On a normal day, I’d ask you how you’re doing, but we spoke just a few minutes ago over a FaceTime call so I know you’re doing okay. I know this isn't 'normal', but it is the new normal for us, isn't it? I thought writing about you would help me feel closer to you . . . so here goes nothing. You're turning 25, and the last time we met was my birthday this year. Just knowing that we've gone so long without seeing each other feels like a heartache I am not capable of handling. We haven’t met in 6 months. That’s half a year of us not being together, half a year of us not doing the weirdest of things that would make even our best friends judge us! Half a year of no burp competitions or late night movies or long drives. Half a year of not getting drunk together, of not holding hands when no one’s watching, of you not scaring the life out of me by hiding behind doors and half a year of me not being supremely mad at you for scaring me. When we met about 4 years ago, I didn’t think we would make it this far. I didn’t think I would ever be ready to be in a relationship. But here we are. We were in a long distance relationship for a year but we never stayed apart for so long. You’d come and meet me on the 18th of every month, and I came to visit you in Mumbai. I genuinely thought that was the most difficult year of my life, if only I knew this day would come!

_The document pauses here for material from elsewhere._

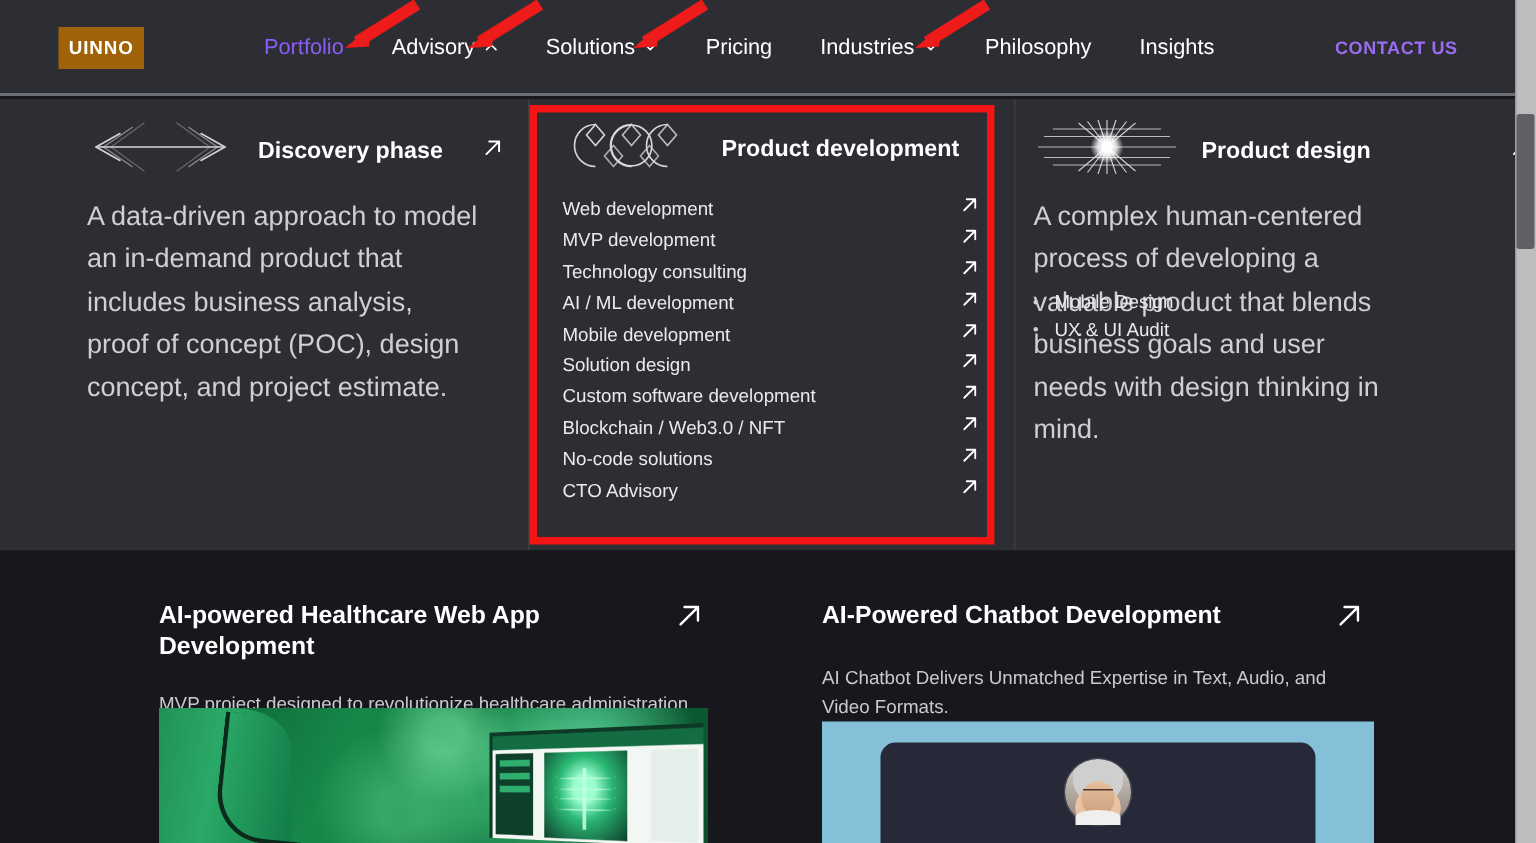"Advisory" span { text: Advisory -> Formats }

Honestly, I don’t need you and I know you don’t need me. But I know for a fact that we both want to be with each other and that has to count, doesn’t it?
On that note, I’d like to say a few things that I will deny of ever having said to you if you bring it up in public. Firstly, thank you for putting in so much effort for every anniversary and for showering me with love and presents (you know I love them). I truly appreciate every single thing you’ve ever done for me. Be it pushing me to be better or telling me how much you love me.
Secondly, I’m so grateful to have the pleasure of knowing a person like you and having you love the heck out of me. You’re honest, fierce, weird and absolutely annoying, but that’s what I love about you. You’re unfiltered. You have been my support system through these years, you have been the person I want to speak to, to begin my day and at the end of a hard day. You have made me look forward to my future; our future. We’ve been through so much together and we’ve come a long way from what we were before. We have grown, as individuals and as a team. Trust me, I’ll always be on yours. You’ve taught me so many things in life - perseverance, integrity, hard work; and I hope you’ve learnt a thing or two from me, although I’m not sure if there's anything to learn!
I respect you for your work and I love you for who you are (most of the time). But I adore you for your irritating habits, your childish tantrums, your weirdness and your ability to be the most annoying yet loveable person in the room. You're like a child who finds happiness in the smallest of things - a tight hug, a quick kiss, maybe some Old Monk, or just a simple 'I love you'.
Looking back, I realise that we’ve come a long way and we have a much longer way to go. I cannot wait to overcome every milestone with you, stronger than ever. I cannot wait to finish my graduation and have you present at my graduation ceremony. I can’t wait to finish my post graduation and have you around. I can’t wait to get my first job and have you hype me up. I cant wait to adopt a dog with you. I can't wait for us to be successful and happy. I can’t wait to live our lives, just you and me. Most importantly, I can’t wait to be with you - every second of every day.
You are perhaps the best thing that has happened to me, and without you, I’d be lost and alone, which I know now I’m not. You have been there, despite everything, despite all the fall-outs and stupid arguments. I'm here to stay and I hope you are too. You are love and you are family. I’m honoured to be your girlfriend, I’m honoured to be in your life and I’m honoured to have you in mine. You are my worst critic and my closest ally. You truly are my happiness and my hope. You are my most favourite person in the whole world, my best friend and the love of my life.
Soon you're going to turn 25 and I'm finally going to get to see you, and god, am I excited! A very very happy birthday to you, PD. I can't wait to see you and go on a long drive with you and get mad at you, because you stress me out by asking me to navigate; but this, I imagine, would be the best way to spend my weekend!